Cardiology>>>>>Pulmonary Hypertension And Pericardium
Question 18#

A 51-year-old male patient is admitted to the hospital with anasarca and progressive dyspnea and functional limitation. He has a prior history of coronary artery bypass grafting and post-pericardiotomy syndrome with relapsing pericarditis that has likely advanced to constrictive physiology (despite slow taper steroid therapy), given his presenting symptoms and physical examination findings. During the admission he is aggressively diuresed with IV diuretics with improvement in his renal and liver function, as well as symptom improvement (edema and dyspnea). He is unable to go for a magnetic resonance imaging (MRI) for further assessment (prior metallic implant in his spine for scoliosis) and his echocardiogram images are technically difficult due to his distorted spine and prior cardiac surgery. He is referred for dual transducer cardiac catheterization for hemodynamic evaluation of right- and left-sided pressures as part of his diagnostic workup. The catheterization laboratory team begins the procedure and calls you to discuss the case. They note a sinus rhythm at 90 bpm with occasional premature ventricular contraction and a central venous pressure of 4 mmHg and nonelevated end-diastolic pressures at the beginning of the study (due to recent diuresis); they are unable to elucidate diastolic equalization of pressures, significant “dip and plateau,” or respiratory discordance of the ventricular pressure waveforms. 

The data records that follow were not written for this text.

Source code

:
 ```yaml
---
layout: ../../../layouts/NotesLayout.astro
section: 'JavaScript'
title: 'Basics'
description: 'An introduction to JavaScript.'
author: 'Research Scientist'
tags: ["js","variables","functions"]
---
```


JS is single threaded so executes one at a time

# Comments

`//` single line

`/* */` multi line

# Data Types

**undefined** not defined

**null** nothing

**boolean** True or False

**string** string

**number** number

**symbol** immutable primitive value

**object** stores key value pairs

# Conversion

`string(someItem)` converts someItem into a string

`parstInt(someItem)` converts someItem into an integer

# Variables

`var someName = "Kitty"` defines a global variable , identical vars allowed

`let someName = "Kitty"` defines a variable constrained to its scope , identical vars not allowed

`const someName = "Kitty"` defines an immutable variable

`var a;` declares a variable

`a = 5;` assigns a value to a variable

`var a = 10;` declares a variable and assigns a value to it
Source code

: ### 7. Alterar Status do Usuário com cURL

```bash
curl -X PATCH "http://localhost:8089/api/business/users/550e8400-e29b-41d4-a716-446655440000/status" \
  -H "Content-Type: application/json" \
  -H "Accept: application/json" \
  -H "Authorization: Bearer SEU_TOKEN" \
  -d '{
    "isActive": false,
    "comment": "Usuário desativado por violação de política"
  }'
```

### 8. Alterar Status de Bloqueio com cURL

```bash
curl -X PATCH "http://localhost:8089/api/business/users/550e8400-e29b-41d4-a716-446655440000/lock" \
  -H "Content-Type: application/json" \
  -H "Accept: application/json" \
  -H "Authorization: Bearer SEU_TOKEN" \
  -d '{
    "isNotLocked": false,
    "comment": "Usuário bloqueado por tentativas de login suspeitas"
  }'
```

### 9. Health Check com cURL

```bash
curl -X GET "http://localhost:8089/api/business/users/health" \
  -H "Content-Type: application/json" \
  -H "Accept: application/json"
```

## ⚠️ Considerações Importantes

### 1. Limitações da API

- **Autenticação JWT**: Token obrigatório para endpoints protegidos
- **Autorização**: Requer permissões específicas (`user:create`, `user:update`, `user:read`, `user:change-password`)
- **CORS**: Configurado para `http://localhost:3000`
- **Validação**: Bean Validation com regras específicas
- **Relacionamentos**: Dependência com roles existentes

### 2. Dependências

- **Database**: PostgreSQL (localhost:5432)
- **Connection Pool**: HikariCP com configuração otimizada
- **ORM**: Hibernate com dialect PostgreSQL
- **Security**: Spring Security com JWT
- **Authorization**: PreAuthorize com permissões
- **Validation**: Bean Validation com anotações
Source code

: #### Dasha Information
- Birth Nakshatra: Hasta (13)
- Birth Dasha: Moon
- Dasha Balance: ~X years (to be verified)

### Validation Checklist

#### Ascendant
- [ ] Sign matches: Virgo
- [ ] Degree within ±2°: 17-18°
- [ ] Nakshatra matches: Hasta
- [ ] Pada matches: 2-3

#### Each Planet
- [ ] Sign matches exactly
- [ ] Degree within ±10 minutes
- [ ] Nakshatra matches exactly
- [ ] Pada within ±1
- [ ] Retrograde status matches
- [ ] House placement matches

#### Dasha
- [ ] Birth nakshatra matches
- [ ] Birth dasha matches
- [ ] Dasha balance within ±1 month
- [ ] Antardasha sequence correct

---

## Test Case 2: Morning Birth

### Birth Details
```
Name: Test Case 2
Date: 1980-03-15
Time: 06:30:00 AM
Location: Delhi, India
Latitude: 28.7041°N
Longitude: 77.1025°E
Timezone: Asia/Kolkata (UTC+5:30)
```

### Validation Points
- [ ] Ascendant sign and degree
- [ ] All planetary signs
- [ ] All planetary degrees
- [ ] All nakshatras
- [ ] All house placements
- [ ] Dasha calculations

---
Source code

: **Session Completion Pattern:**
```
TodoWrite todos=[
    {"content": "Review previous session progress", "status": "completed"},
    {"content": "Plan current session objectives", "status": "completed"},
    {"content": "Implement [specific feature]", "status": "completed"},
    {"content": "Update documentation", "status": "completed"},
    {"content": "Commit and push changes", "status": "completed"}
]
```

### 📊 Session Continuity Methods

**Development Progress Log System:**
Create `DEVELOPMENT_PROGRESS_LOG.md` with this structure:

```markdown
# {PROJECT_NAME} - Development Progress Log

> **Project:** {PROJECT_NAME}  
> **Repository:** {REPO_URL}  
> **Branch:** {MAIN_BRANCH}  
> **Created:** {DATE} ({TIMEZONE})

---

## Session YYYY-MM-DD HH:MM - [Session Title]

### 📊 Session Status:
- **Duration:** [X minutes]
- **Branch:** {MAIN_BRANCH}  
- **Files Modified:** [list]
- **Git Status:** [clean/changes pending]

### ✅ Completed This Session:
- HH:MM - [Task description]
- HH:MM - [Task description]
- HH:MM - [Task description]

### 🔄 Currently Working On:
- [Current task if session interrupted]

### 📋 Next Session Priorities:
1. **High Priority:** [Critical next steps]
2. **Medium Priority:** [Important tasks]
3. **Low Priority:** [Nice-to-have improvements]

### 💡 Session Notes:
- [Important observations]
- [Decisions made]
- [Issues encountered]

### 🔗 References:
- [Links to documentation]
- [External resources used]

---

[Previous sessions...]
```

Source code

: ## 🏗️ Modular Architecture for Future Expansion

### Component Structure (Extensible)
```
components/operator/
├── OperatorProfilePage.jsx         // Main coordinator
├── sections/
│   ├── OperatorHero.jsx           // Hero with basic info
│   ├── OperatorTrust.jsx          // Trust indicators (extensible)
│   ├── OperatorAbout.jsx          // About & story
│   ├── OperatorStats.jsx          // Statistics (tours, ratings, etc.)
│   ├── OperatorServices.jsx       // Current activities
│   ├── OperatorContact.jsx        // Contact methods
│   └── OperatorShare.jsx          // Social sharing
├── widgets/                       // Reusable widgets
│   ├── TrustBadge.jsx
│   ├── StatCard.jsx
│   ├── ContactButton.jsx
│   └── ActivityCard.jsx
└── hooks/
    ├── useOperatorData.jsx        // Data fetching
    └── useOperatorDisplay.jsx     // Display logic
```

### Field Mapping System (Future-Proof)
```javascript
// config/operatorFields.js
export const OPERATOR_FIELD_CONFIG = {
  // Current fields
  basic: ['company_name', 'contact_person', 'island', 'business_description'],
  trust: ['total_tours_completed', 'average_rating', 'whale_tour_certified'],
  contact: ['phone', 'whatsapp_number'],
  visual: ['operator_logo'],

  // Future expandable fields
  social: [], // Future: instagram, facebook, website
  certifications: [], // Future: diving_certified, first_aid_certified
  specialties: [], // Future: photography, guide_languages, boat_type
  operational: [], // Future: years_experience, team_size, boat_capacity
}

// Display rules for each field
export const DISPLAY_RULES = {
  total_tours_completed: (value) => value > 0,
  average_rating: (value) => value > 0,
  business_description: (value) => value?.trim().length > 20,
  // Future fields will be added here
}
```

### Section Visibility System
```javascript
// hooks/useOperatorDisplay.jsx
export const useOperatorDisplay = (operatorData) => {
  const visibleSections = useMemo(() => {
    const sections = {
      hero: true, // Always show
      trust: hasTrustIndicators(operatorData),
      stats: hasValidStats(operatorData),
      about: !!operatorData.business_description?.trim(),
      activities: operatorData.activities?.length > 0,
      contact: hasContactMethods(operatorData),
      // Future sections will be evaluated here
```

A potential mechanism for the discordant catheterization findings would be:

A. Lack of preload due to overdiuresis
B. Borderline tachycardia and ectopy preventing accurate analysis
C. Presence of only mild constrictive physiology
D. Presence of restrictive cardiomyopathy and physiology

Correct Answer is A


Lack of preload due to overdiuresis. Volume loading is required to elucidate the diagnostic findings described above. Constrictive pericarditis is a preload-dependent condition and with overdiuresis and low central venous pressure, the hemodynamic findings of elevated and equal end-diastolic ventricular pressure waveforms as well as respiratory discordance of the LV/RV waveforms are not seen. Often in these cases, the patient is given a bolus of 1 to 2 L of normal saline to increase the RA pressure >12 to 15 mmHg and the study is performed once they are adequately volume loaded. Of note, in cases of atrial fibrillation, the patient may require a temporary venous pacemaker to regularize the rhythm for analysis purposes.